If you want to read the individual entries in order, when you have finished one, instead of clicking the link that says “Return to list of errors” just press alt-left arrow to go back to the spot you left in the list of errors. On a Mac, the equivalent sequence is command [“Apple”]-left arrow. Or click the back button in your browser.


If you would like to read straight through the whole body of the site as text on a single page I have provided a separate version which is much more suitable for this purpose and will keep you from having to click through over 1,400 pages. Click on the link called “Click here for the text-only version of this site.” to go to http://www.wsu.edu/~brians/errors/errors.txt.


Because this page is not written in HTML, it lacks special characters like em-dashes and curled apostrophes, but it contains basically the same information as the formatted site.


Please use a different font on your site.
The code for this site specifies no particular font.

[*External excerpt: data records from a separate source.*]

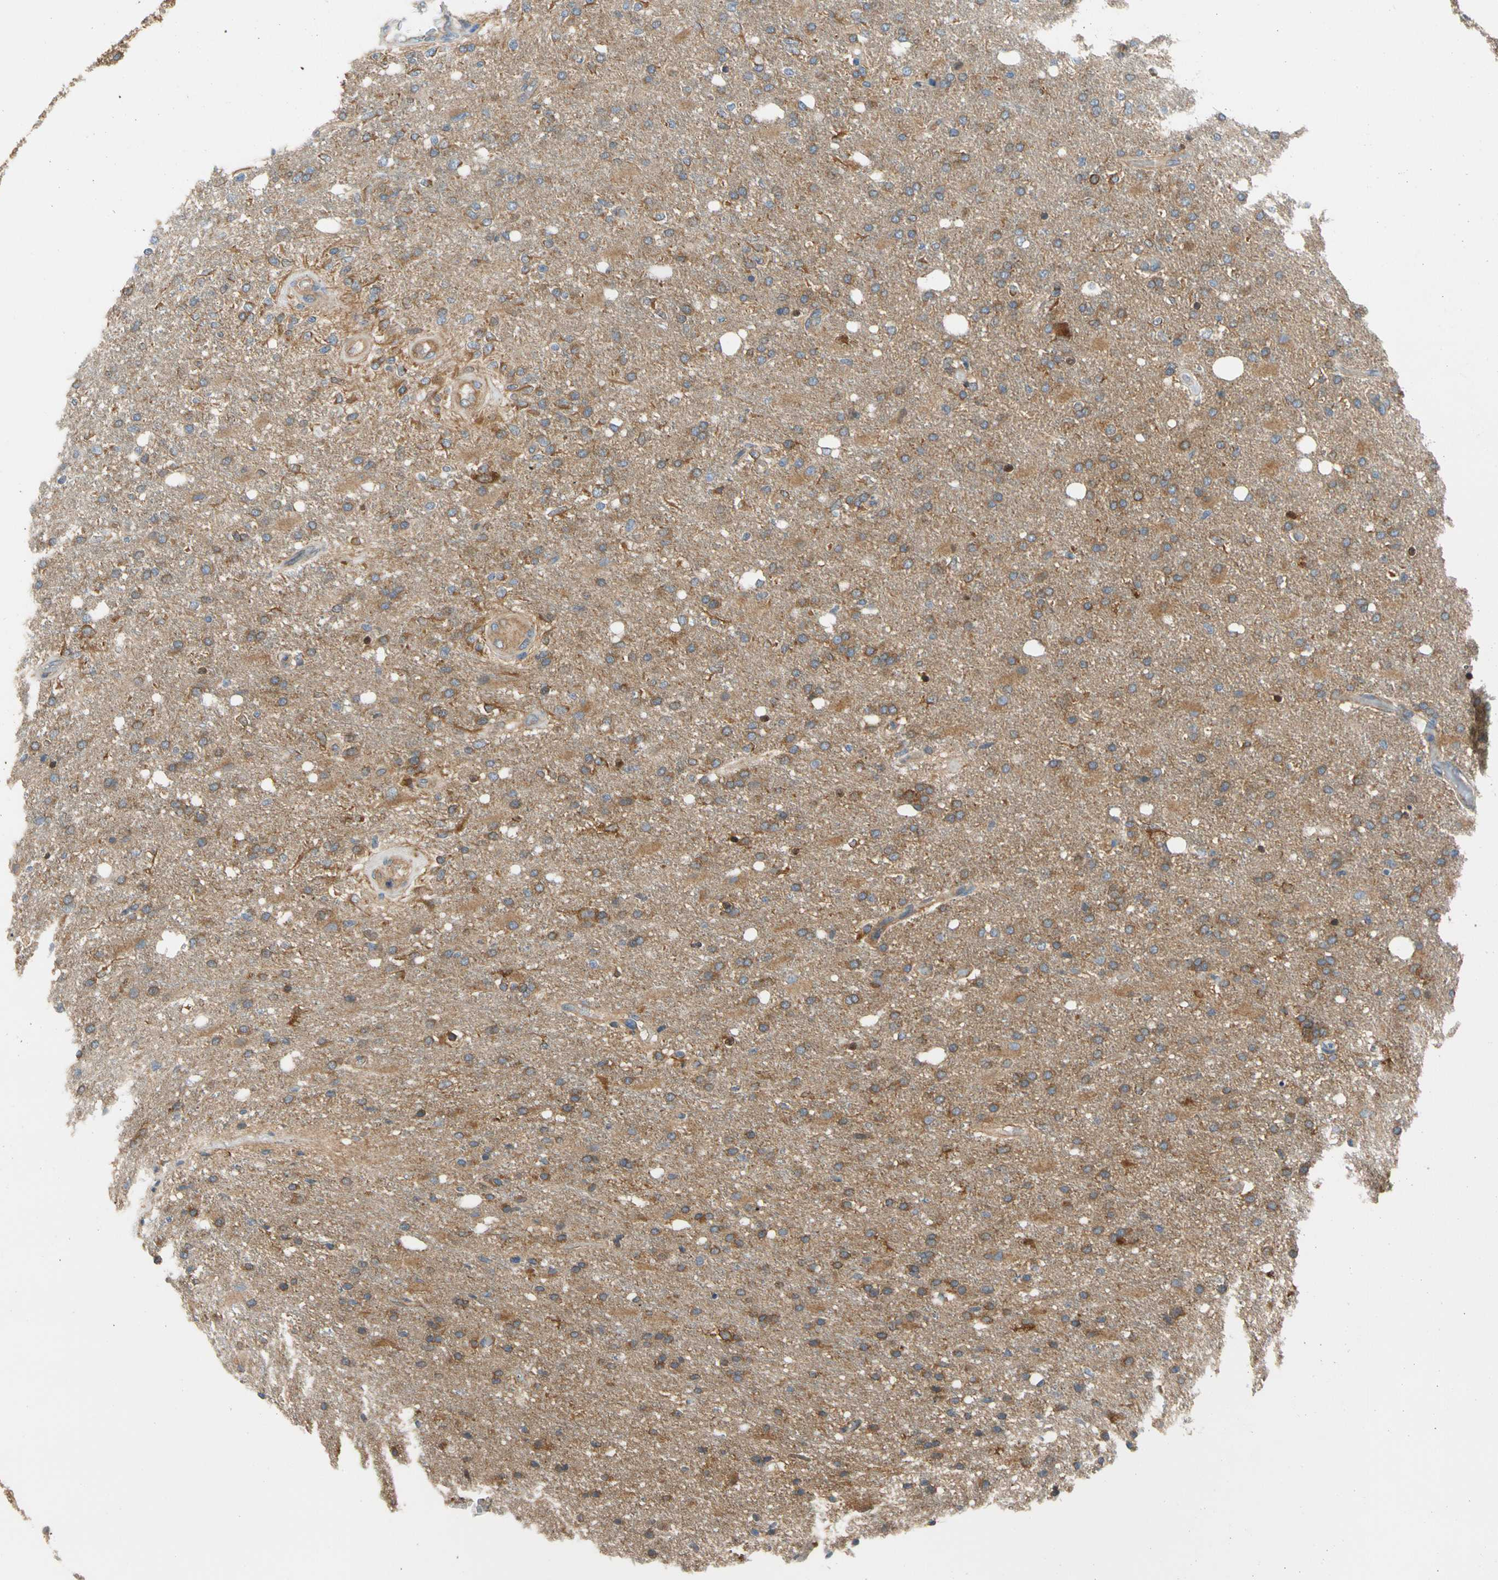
{"staining": {"intensity": "moderate", "quantity": ">75%", "location": "cytoplasmic/membranous"}, "tissue": "glioma", "cell_type": "Tumor cells", "image_type": "cancer", "snomed": [{"axis": "morphology", "description": "Normal tissue, NOS"}, {"axis": "morphology", "description": "Glioma, malignant, High grade"}, {"axis": "topography", "description": "Cerebral cortex"}], "caption": "Immunohistochemistry histopathology image of glioma stained for a protein (brown), which displays medium levels of moderate cytoplasmic/membranous positivity in about >75% of tumor cells.", "gene": "GPHN", "patient": {"sex": "male", "age": 77}}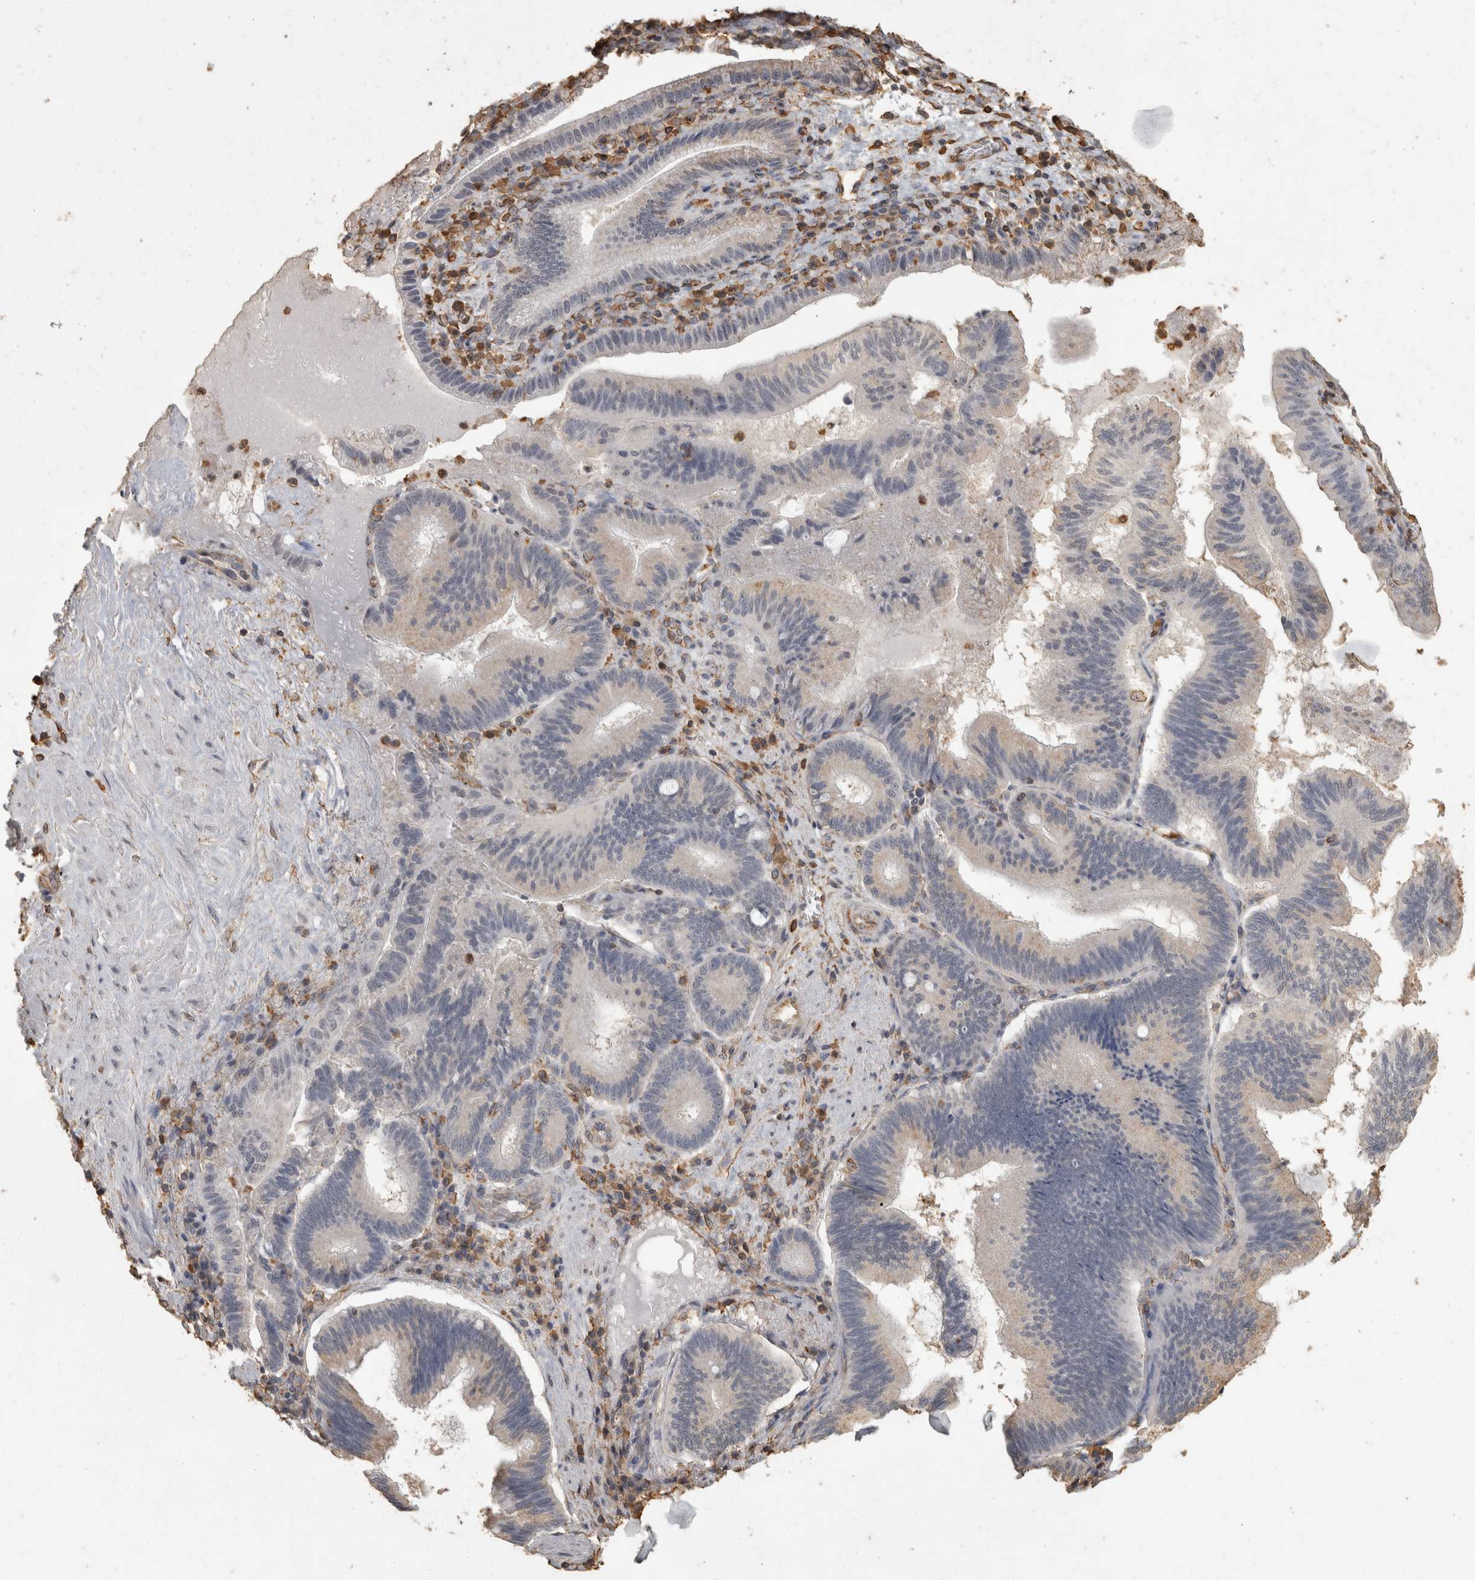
{"staining": {"intensity": "negative", "quantity": "none", "location": "none"}, "tissue": "pancreatic cancer", "cell_type": "Tumor cells", "image_type": "cancer", "snomed": [{"axis": "morphology", "description": "Adenocarcinoma, NOS"}, {"axis": "topography", "description": "Pancreas"}], "caption": "Photomicrograph shows no significant protein staining in tumor cells of pancreatic adenocarcinoma. (Brightfield microscopy of DAB (3,3'-diaminobenzidine) IHC at high magnification).", "gene": "REPS2", "patient": {"sex": "male", "age": 82}}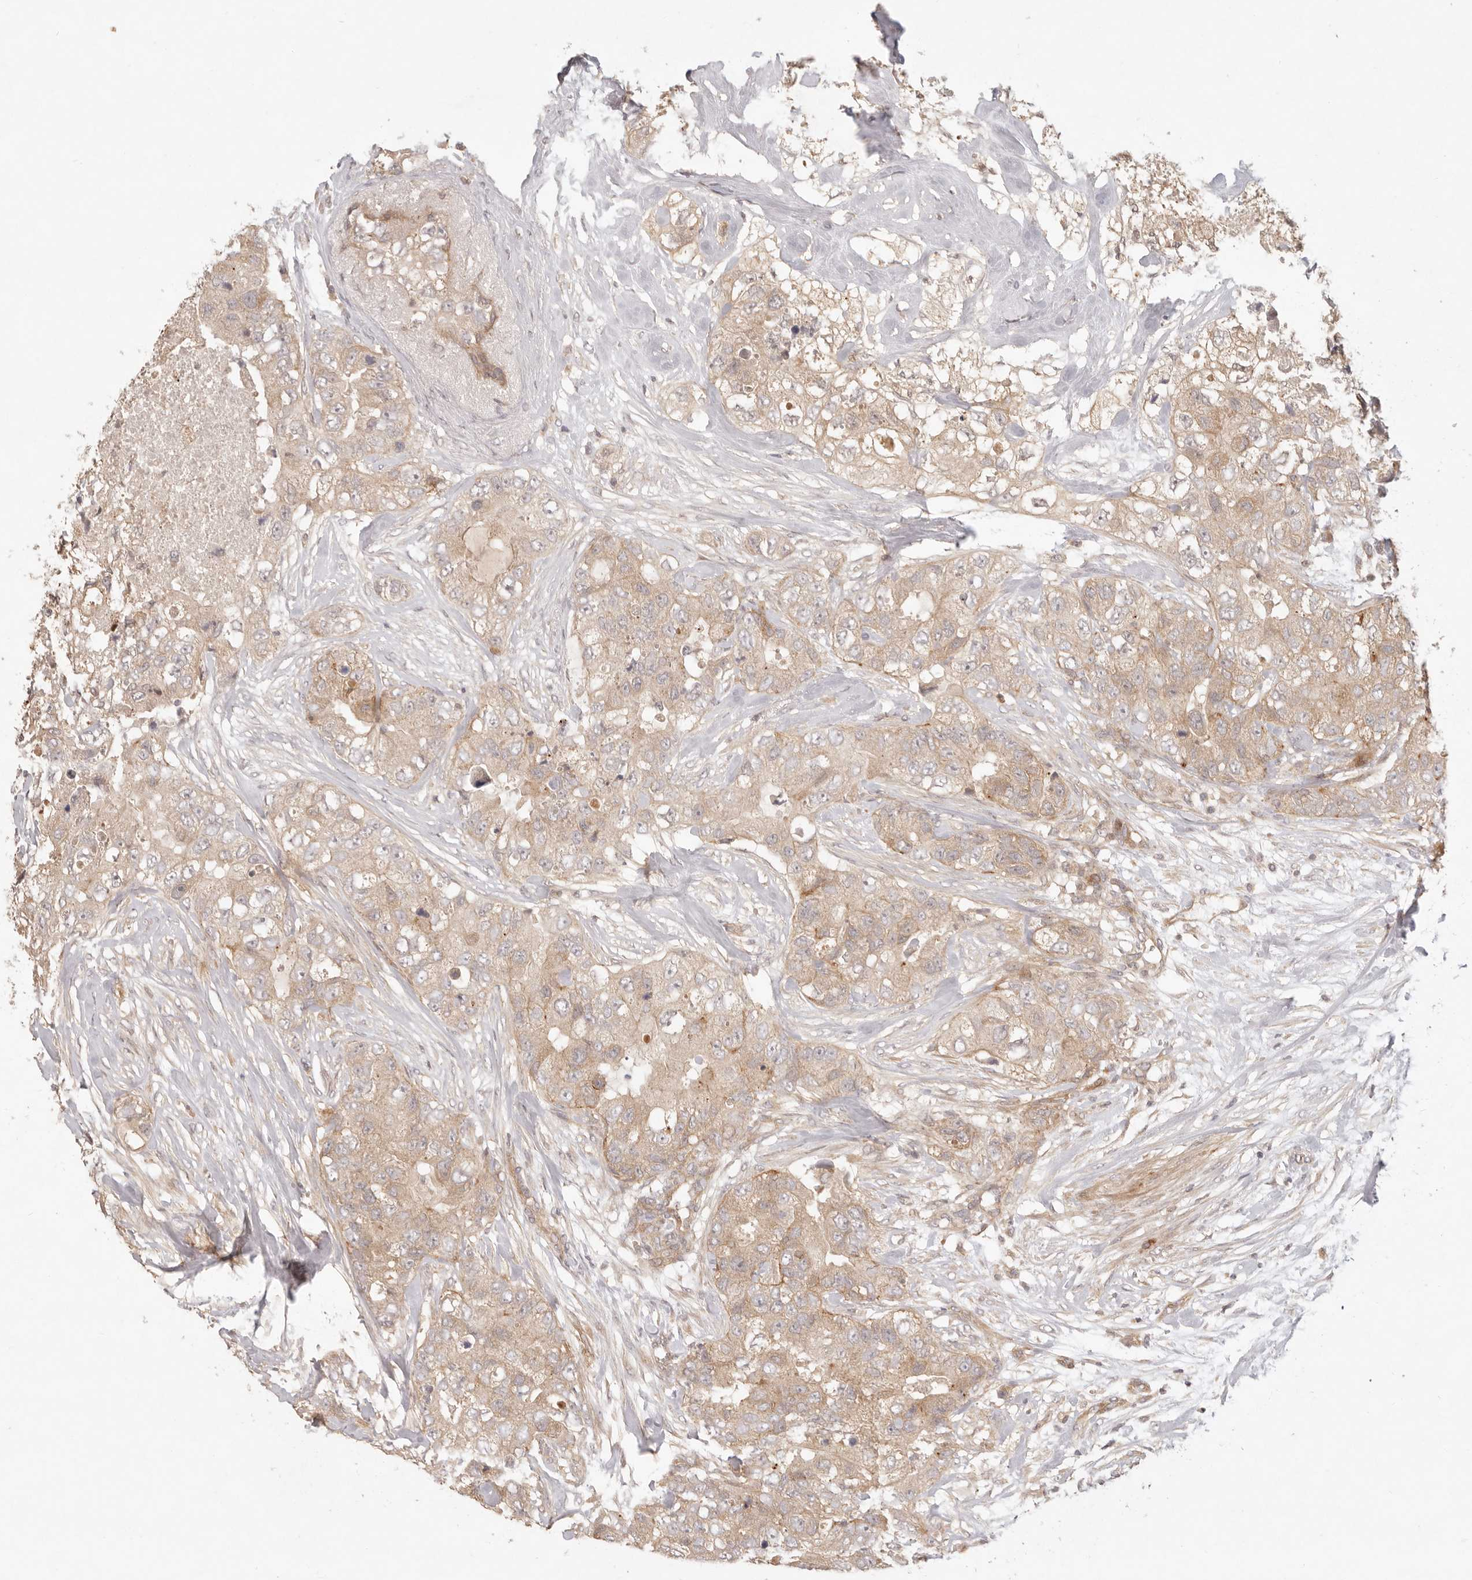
{"staining": {"intensity": "weak", "quantity": ">75%", "location": "cytoplasmic/membranous"}, "tissue": "breast cancer", "cell_type": "Tumor cells", "image_type": "cancer", "snomed": [{"axis": "morphology", "description": "Duct carcinoma"}, {"axis": "topography", "description": "Breast"}], "caption": "Tumor cells show weak cytoplasmic/membranous staining in approximately >75% of cells in breast intraductal carcinoma.", "gene": "PPP1R3B", "patient": {"sex": "female", "age": 62}}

What you see is the font your individual Web browser uses as its default. You can go into your browser’s settings menu and change the default text font to anything you like, and—while you’re at it—set the font size to something that pleases you as well.


Your site shows ugly gibberish wherever it should display quotation marks and apostrophes.
This site uses special codes to create properly curled quotation marks and apostrophes, and real dashes. Some browsers ignore the code and render the curled marks as straight ones, but other, older ones display the code itself. There are two solutions: 1) upgrade to a more recent version of your favorite browser, or 2) use the
all-text version of the site which lacks the problem characters.


Note that with thousands of instances to be changed I had to use automatic global search-and-replace routines to curl these marks, and sometimes they misfired. I’ve tried hard to find the errors that resulted (typically a right quotation mark and a space where an apostrophe should be), but whenever I think I’ve found the last one somebody points out another. Keep ’em coming: I do really want to get all of these fixed.


Why don’t you say when you last updated your site?
You’ll find the latest revision date at the bottom of the all-text version of the site.


You should refer your readers to the on-line versions of Strunk and Fowler.
Well, I just did, didn’t I? But not with enthusiasm. Because of copyright restrictions these are both very early editions (1918 and 1908!). If you’re looking for confirmation of your views you may find solace, but the average reader has no way of knowing whether their advice still makes sense today. Would you use a 1908 dictionary to determine the meaning of a word now?


You left out one of my pet peeves!
I may simply not have gotten around to it yet, but remember to try the Search field before writing.